For #3, the process that I generally give to people is to do an initial training/test split, then resample the training set (using the same analysis/assessment splits across all testing). I generally use non-nested resampling (I'm the one who wrote caret) but nested sampling can be used too (more on that below). Executing the resampling process across different tuning parameters can be very effective at helping choose parameter values since overfitting is reflected in those statistics. Once you've settled on parameter values, the final model is refit on the entire training set.

Think of the process like this: the model-related operations are a module and this module can be applied to any data set. Resampling is a methods of estimating the performance of that module and was invented to emulate what the results would be for the module fit on the entire training set. Even though resampling can sometimes used less data when the module is repeatedly evaluated, it is still a good estimator of the final model that uses all the training data.

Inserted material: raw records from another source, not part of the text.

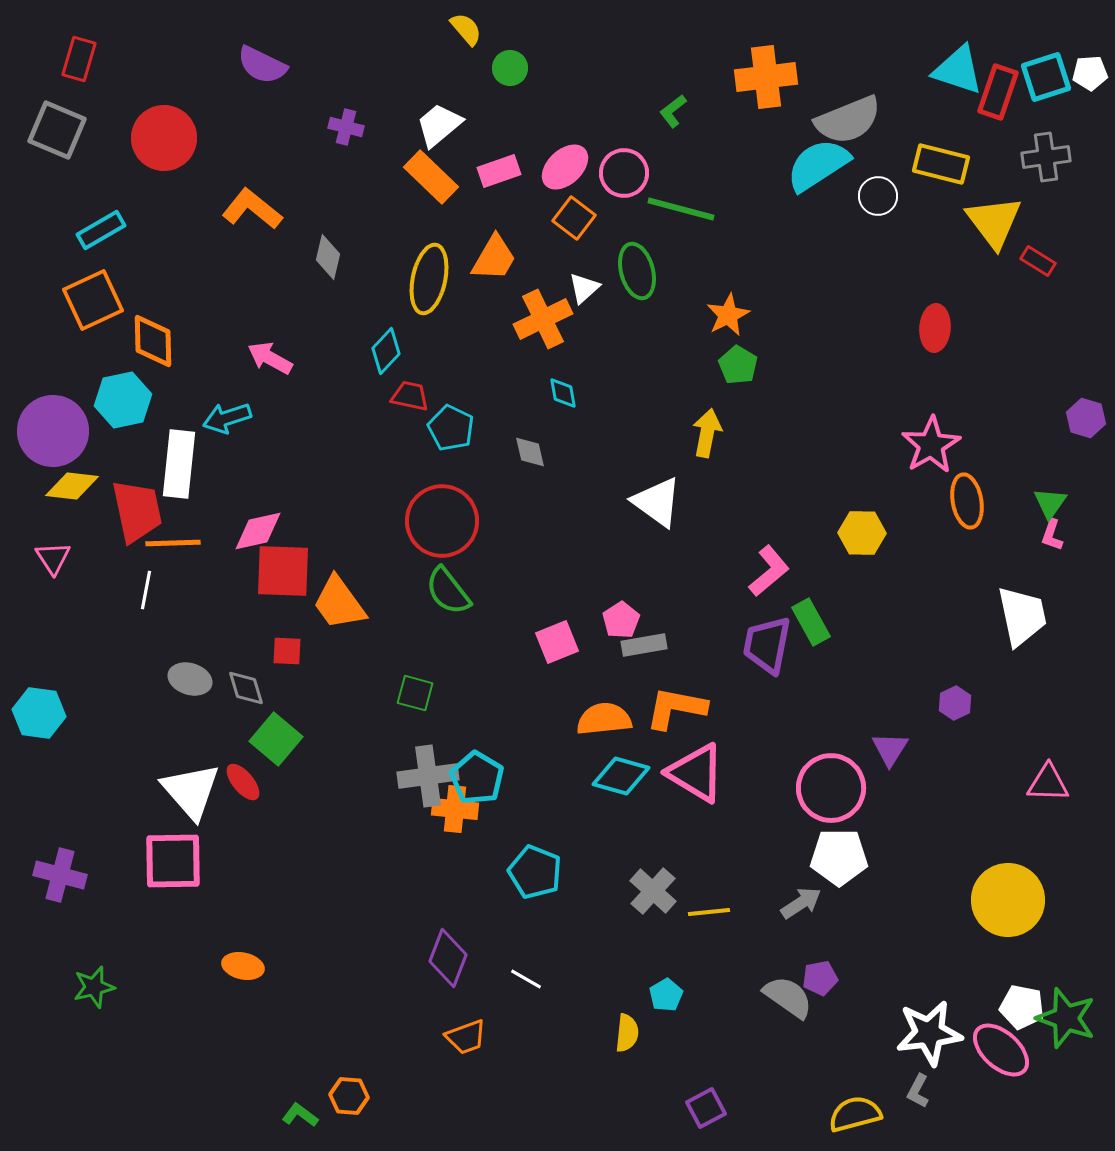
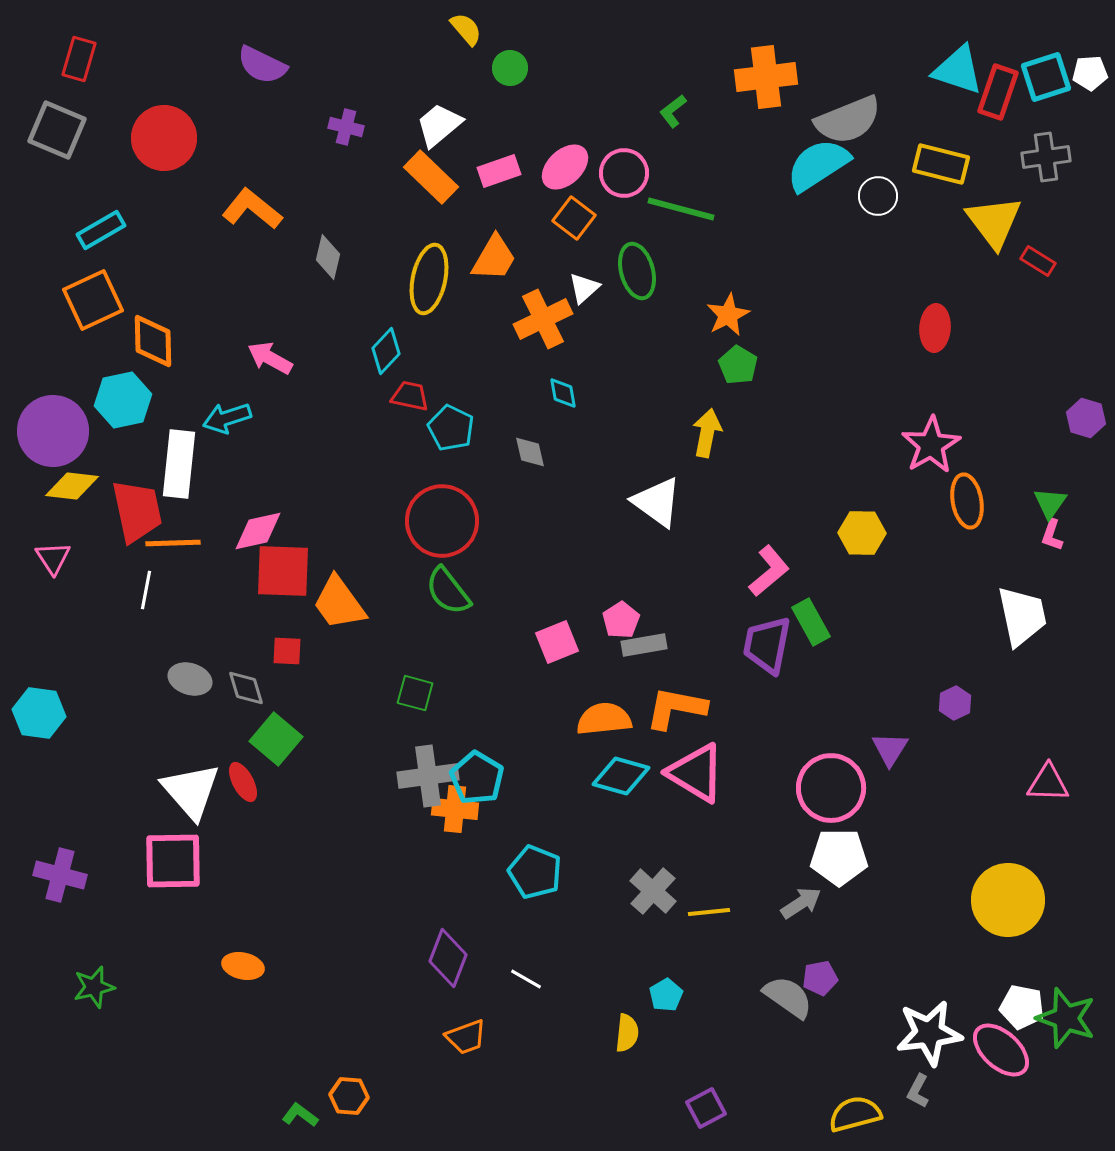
red ellipse at (243, 782): rotated 12 degrees clockwise
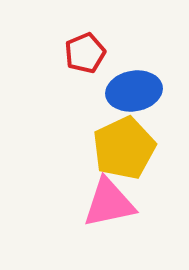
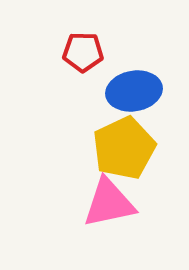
red pentagon: moved 2 px left, 1 px up; rotated 24 degrees clockwise
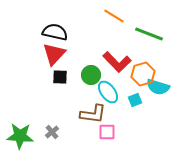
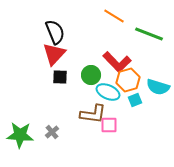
black semicircle: rotated 55 degrees clockwise
orange hexagon: moved 15 px left, 6 px down
cyan ellipse: rotated 30 degrees counterclockwise
pink square: moved 2 px right, 7 px up
green star: moved 1 px up
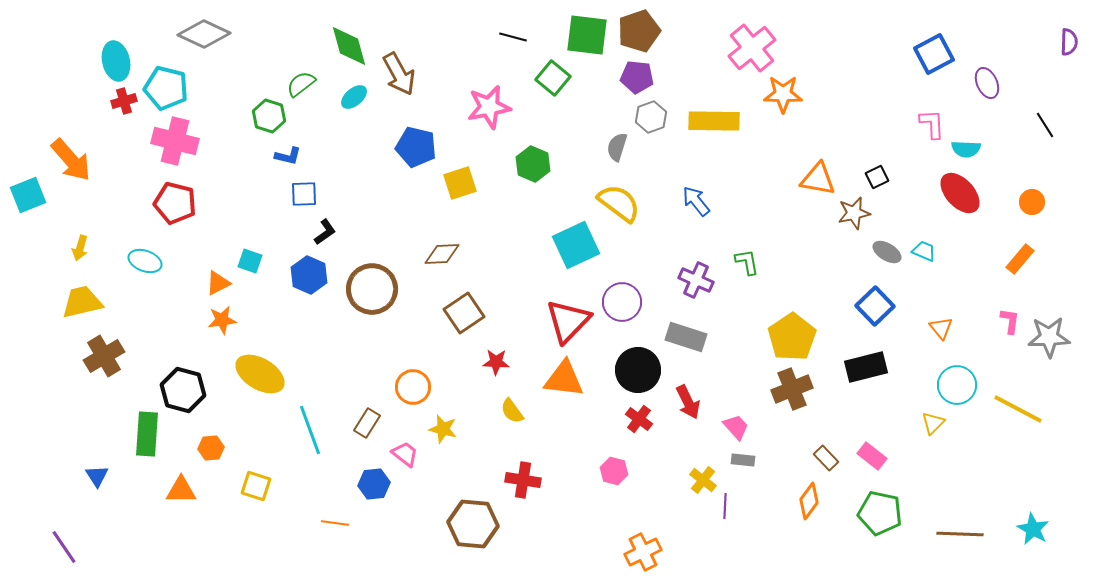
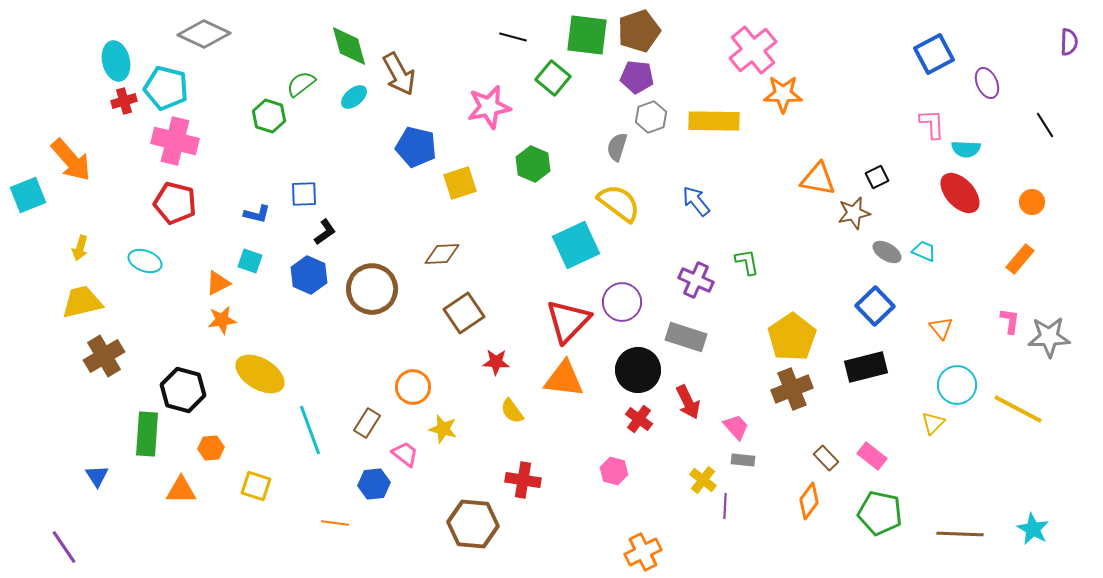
pink cross at (752, 48): moved 1 px right, 2 px down
blue L-shape at (288, 156): moved 31 px left, 58 px down
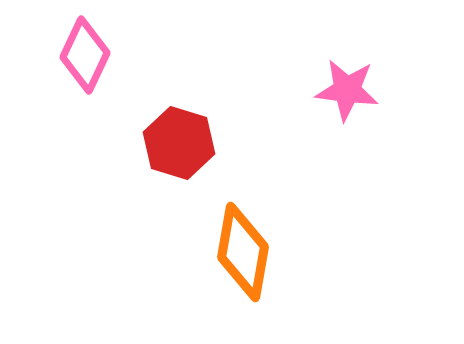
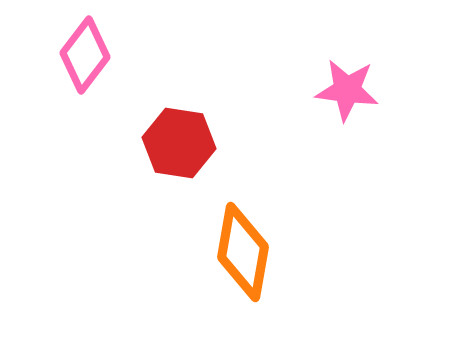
pink diamond: rotated 12 degrees clockwise
red hexagon: rotated 8 degrees counterclockwise
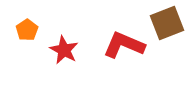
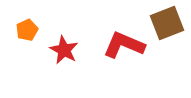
orange pentagon: rotated 10 degrees clockwise
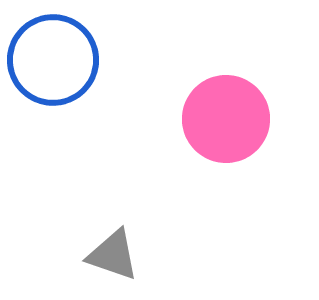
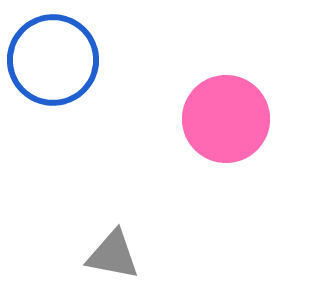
gray triangle: rotated 8 degrees counterclockwise
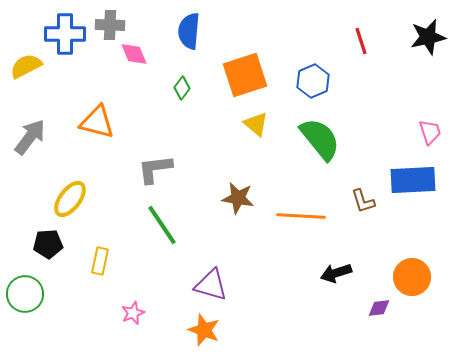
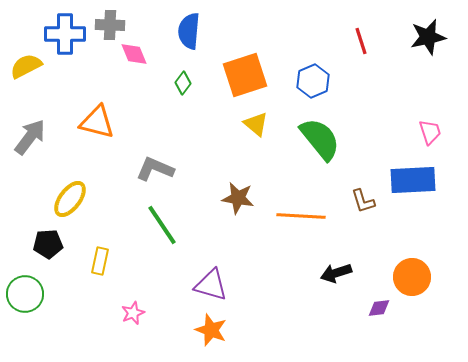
green diamond: moved 1 px right, 5 px up
gray L-shape: rotated 30 degrees clockwise
orange star: moved 7 px right
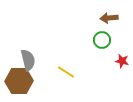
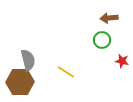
brown hexagon: moved 1 px right, 1 px down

The documentation for the rsample package shows this at a more nuts-and-bolts level. For example, this page shows a neural network being tuned across epochs using simple 10-fold CV. In that example, you can see that the assessment sets (which would capture the effect of overfitting) are used to measure performance.

About nesting versus non-nesting: the main worry in non-nested resampling is optimization bias. If we evaluate a large number of tuning parameter values, there is some bias that we get by just choosing the best value. We are likely to be optimistic in our performance estimate. That is a real pattern and it is shown nicely in the papers that discuss it.

However... my experience is that, although real, this bias is very small in most cases (especially when compared to the experimental noise). I have yet to see a real data set when the non-nested resampling gave pathologically optimistic estimates. This vignette has a simulated case-study using rsample that is a good demonstration. If the cost of nested resampling were not so high, I would definitely be using it more often.